On the subject of learning too much (aka, the time you feel confident is the time you are most ignorant. The more you know, the more visible the voids in your understanding become for you) I knew already that the early 20th century conception of the Minoan world was suspect. It is largely the product of one man, who saw Greek myth and particularly the Minotaur everywhere, and who reconstructed some of the architecture according to a marked Victorian sensibility.

What I had not realized is that this colonization by other aesthetics did not by any means end with Arthur Evans. The laughing dolphins of the famous palace "fresco," images of noble Minoan youths; apparently some of these are so retouched and reconstructed they are a kind of Ship of Theseus themselves. They tell us much less about Minoan artistic sensibilities than they do about the 20th century artists who filled in the spaces between small faded fragments.



Well, whatever. I'm stuck with a Stargate universe, which builds on the artistic integrity and scientific accuracy of Dean Devlin and Roland Emmerich, re-treading the already shopworn Ancient Astronaut nonsense of Von Daniken and the like; nonsense that borrows liberally from older Theosophist meanderings that in turn drew upon existing conceits of hyper-diffusionism.

(In the baldest of terms, the colonialist reluctance to credit non-white, non-european cultures with accomplishments like the Giza pyramids, requiring theories of (white) outsiders as givers of culture and technology; the romantic idea of these outsiders is then fleshed out with elaborate fantasies, a host of new-created myths, which then go through multiple permutations as they evolve to suit the Weltanschauung of the era of the writer de jour. Salt with cherry-picked appropriations from whatever actual science is being done at the time.)

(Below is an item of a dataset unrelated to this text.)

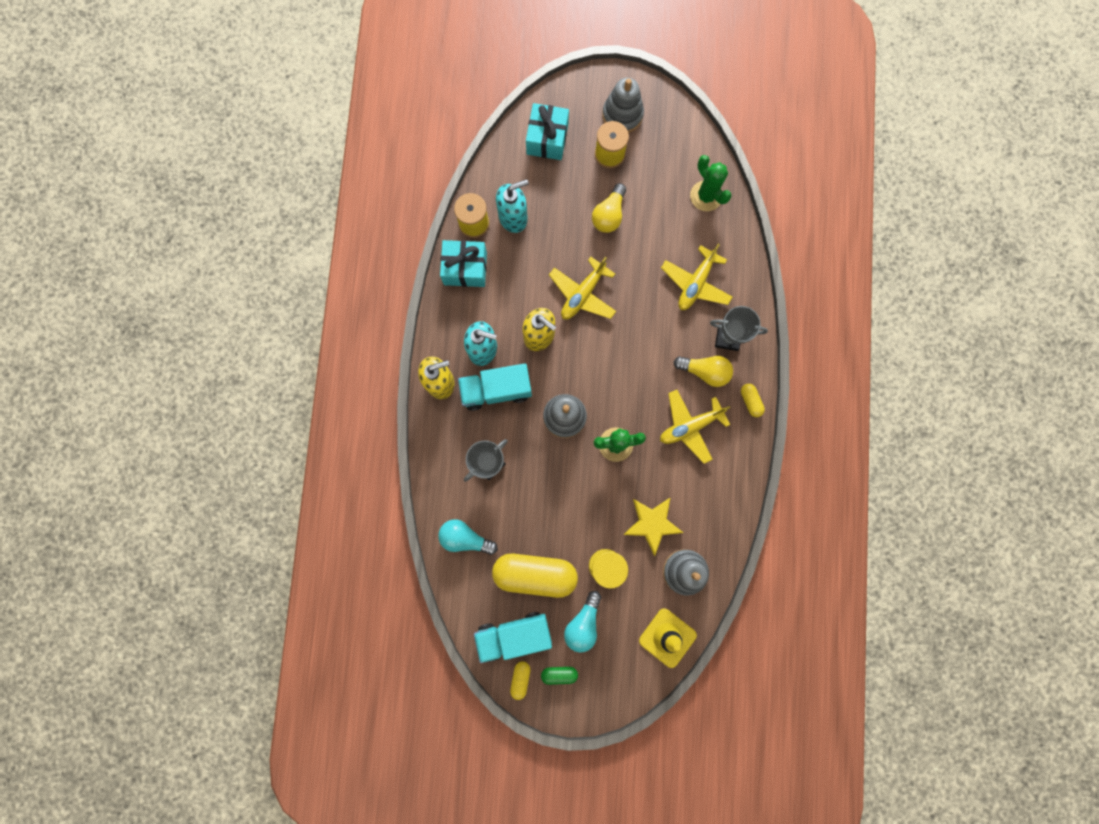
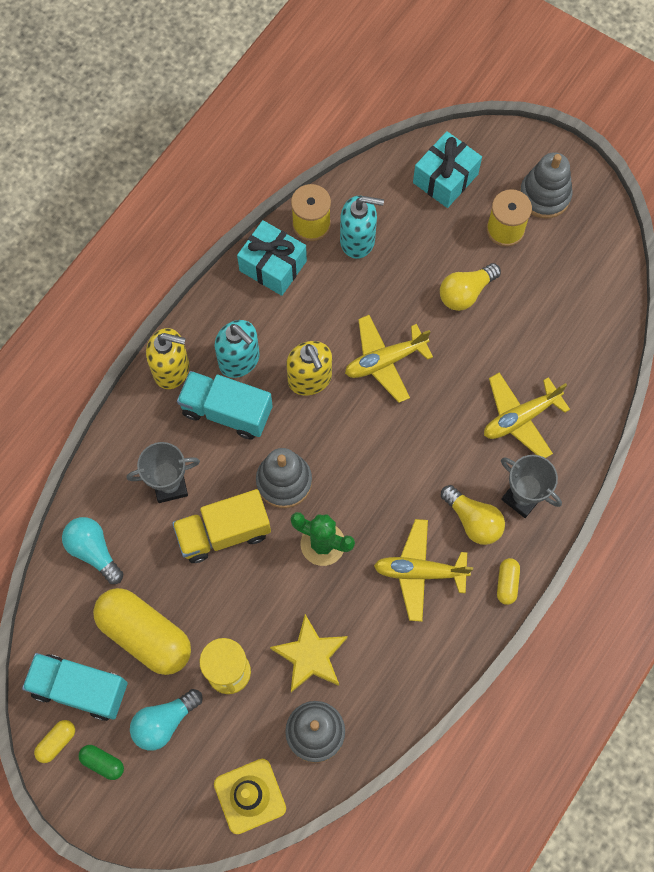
camera: 30 degrees right, 10 degrees down
(545, 475) = (224, 533): none -> yellow truck
(706, 196) = (589, 330): green cactus -> none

So whatever I try to get right about history, the core truths will always be that there are real figures behind some of the gods, and they did give some of the culture and technology enjoyed by various ancient peoples as well as lend their names and stories to our mythologies. And in this particular sketch, there was a Minotaur of sorts, and it was fought by an Athenian youth who went on to be King...oh, and in my specific Stargate universe version, the events in the labyrinth also supplied (possibly even though Solon) some of the threads Plato gathered together to create his Swiftian political lesson on what happens when a perfect Republic meets a rapacious empire going by the name Atlantis.